О социализме он слышал, но, по-видимому, не мог представить его как что-то реальное, организованное и более осуществимое на практике, чем законное усовершенствование привилегий крупного бизнеса через введение правительственного контроля. Нужно помнить, что тогда еще не было разительных доказательств того, что частно-капиталистическая система разрушает сама себя. В сущности, это — суть марксистской теории, но немногие об этом знали и почти никто в это не верил. Предполагалось, что существующая система будет существовать и дальше, как бы петляя по циклам депрессии и восстановления; да она и производила впечатление жизнеспособного механизма, который, может быть, и дает сбои, но никогда не развалится окончательно; только после 1928 года люди нехотя начали понимать, что так называемые циклы совсем необязательны и депрессия может продолжаться бесконечно, так и не сменяясь реальным подъемом. Об этом Рузвельт и не догадывался. Естественно, при такой ограниченности идей он был искренним индивидуалистом, убежденным в том, что, если человек ищет работу, он непременно ее найдет, что есть место любому количеству здоровых рабочих рук (он страстно сопротивлялся «вымиранию нации» в результате снижения рождаемости), а для того, чтобы мир двигался вперед, нужен лишь хороший толчок. Самую большую опасность, грозящую славному течению индивидуалистической жизни, он видел в том, что растущие монополистические объединения могут ограничить и задушить конкуренцию, но считал, что это легко пресечь при помощи очень решительного антимонопольного законодательства и большей осторожности при передаче частным лицам предприятий общественного пользования и особых прав на использование природных ресурсов. Он рвался защищать фермера-гражданина, легендарного фермера, первопроходца Запада, а сомнения отметал в какой-то мистической экзальтации. Я пытался исподволь, намеками высказать еще не вполне сформулированную критику существующего порядка; пытался передать свою убежденность в том, что все системы, строящиеся на конкуренции, непременно разрушают себя…
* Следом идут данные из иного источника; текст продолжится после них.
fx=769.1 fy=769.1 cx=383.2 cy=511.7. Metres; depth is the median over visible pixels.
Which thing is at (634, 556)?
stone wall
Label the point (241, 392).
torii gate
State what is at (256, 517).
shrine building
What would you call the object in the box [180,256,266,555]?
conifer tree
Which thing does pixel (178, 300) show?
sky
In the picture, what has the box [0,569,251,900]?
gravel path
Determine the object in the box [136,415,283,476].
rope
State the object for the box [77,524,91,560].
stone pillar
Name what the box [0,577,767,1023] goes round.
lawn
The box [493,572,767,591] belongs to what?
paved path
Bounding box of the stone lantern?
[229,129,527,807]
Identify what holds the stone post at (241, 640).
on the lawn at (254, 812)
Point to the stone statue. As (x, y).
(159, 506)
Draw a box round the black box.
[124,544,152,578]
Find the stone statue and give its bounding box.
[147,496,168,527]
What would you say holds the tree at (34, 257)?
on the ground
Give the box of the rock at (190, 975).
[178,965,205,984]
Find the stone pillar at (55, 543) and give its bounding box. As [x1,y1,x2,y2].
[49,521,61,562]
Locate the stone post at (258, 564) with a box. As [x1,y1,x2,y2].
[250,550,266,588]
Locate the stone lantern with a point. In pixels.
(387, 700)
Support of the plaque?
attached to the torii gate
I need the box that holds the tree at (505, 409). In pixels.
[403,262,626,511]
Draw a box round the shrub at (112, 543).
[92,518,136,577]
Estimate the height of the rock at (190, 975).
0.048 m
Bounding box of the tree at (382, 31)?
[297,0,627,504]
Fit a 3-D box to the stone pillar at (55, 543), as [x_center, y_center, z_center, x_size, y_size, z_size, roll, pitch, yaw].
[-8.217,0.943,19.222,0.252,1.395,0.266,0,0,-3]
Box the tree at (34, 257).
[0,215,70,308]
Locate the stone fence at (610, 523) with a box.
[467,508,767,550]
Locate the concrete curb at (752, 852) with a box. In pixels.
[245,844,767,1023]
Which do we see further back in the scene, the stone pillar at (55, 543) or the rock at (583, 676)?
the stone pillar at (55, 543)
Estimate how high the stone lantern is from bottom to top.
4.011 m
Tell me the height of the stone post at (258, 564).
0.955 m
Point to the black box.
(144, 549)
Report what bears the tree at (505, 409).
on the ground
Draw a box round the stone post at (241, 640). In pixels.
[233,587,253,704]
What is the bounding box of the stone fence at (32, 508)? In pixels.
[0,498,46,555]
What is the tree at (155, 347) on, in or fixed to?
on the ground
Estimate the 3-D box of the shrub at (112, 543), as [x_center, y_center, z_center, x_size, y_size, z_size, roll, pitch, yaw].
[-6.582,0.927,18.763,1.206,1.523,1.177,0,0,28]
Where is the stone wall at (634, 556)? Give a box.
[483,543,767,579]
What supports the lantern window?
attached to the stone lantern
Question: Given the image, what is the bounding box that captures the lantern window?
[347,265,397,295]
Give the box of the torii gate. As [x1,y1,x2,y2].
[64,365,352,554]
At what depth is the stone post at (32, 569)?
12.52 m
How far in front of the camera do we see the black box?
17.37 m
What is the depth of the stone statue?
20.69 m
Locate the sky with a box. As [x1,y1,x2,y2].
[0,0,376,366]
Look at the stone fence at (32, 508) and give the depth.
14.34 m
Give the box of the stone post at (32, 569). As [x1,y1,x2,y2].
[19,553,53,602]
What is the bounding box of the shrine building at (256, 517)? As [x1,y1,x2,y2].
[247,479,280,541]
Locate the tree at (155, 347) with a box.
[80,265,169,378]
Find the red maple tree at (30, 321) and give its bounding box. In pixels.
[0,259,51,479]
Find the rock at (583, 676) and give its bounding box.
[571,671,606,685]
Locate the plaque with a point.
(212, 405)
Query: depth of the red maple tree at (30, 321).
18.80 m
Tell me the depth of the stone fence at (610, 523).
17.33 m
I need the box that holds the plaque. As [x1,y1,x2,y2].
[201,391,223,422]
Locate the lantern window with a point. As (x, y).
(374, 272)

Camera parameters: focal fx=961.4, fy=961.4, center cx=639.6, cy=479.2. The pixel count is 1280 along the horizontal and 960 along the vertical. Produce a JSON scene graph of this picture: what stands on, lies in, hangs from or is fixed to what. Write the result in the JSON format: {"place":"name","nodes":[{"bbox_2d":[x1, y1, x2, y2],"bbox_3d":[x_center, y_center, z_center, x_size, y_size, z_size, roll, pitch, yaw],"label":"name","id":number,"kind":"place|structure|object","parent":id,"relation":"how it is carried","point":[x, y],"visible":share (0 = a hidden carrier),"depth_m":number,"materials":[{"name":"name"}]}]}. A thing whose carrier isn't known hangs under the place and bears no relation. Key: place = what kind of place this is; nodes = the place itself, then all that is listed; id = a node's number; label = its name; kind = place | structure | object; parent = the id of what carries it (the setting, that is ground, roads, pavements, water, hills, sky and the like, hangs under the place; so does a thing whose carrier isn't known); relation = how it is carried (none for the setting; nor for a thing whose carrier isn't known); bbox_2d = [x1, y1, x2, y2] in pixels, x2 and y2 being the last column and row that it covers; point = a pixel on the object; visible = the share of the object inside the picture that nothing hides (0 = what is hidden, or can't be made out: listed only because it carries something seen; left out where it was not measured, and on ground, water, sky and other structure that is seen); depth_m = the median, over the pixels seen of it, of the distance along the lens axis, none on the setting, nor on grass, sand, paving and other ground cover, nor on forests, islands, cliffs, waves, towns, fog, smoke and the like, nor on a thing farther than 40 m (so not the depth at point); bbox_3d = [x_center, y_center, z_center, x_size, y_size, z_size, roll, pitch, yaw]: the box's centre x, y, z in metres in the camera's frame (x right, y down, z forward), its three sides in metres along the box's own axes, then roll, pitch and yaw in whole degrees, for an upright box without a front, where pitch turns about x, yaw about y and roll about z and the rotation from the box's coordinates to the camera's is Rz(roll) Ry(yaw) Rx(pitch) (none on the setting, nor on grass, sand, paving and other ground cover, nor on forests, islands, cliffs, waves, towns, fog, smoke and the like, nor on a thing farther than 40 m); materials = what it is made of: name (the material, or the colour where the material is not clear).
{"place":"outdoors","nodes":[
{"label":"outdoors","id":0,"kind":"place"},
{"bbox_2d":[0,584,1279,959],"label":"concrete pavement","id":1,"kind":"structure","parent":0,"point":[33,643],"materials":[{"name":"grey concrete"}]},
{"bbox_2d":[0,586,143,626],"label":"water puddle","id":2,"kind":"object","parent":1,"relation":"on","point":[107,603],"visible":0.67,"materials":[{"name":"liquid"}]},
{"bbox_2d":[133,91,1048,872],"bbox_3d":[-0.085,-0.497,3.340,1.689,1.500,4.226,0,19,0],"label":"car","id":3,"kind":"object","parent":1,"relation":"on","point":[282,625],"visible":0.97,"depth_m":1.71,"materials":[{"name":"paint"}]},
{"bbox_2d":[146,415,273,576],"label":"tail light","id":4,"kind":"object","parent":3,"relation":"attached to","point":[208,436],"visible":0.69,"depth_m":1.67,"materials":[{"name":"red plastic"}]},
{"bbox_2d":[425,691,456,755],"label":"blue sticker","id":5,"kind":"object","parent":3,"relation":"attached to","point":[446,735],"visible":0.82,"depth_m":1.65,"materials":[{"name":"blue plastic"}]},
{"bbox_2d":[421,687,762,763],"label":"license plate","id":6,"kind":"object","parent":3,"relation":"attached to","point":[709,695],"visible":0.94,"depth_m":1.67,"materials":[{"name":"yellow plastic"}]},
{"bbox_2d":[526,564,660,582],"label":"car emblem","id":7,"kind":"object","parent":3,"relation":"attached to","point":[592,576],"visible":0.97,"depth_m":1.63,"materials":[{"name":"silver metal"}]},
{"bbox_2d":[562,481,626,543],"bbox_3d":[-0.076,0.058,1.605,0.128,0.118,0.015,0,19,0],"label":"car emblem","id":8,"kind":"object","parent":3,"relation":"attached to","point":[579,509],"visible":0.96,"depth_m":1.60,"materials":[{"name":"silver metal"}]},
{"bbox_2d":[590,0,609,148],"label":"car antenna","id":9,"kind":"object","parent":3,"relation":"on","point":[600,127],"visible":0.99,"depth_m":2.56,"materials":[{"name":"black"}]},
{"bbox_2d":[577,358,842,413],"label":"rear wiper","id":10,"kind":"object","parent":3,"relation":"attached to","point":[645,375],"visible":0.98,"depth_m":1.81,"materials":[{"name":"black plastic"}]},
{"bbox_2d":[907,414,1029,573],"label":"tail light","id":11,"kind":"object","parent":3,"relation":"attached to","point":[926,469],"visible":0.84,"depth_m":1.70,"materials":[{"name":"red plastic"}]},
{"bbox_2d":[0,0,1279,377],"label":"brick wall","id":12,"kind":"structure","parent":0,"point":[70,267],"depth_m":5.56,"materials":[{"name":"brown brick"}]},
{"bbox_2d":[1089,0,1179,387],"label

Но лучше я процитирую собственную книгу:
«Любопытно, что когда я разговаривал с президентом Рузвельтом в саду Белого дома, меня с новой силой начали одолевать те скрытые сомнения, которые не давали мне покоя в течение всей поездки. В конце концов, действительно ли та великолепная личина прогресса, какую являет сейчас миру Америка, есть ясный и недвусмысленный залог поступательности и реальной выполнимости намеченного?.. Не страдает ли эта исполинша исполинским же бесплодием? Быть может, это — лишь позднейшая стадия в долгой череде экспериментов, которой была поныне и, возможно, будет еще несметное число лет — если не всегда — история человеческого общества? Трудно сейчас вспомнить, как задержался на этой теме наш чуть сбивчивый разговор, но я не сомневаюсь, что сумел схватить схожую нить рассуждений у самого президента. Он сказал, что не может веско опровергнуть мои пессимистические предвидения. Если бы кто-то счел нужным сказать, что Америка вскоре непременно утратит свой стимул и ей, как всему человечеству, суждено достигнуть предела, а затем исчезнуть, он не смог бы обоснованно отвергнуть такую вероятность. Просто сам он считает нужным жить так, словно этого не случится.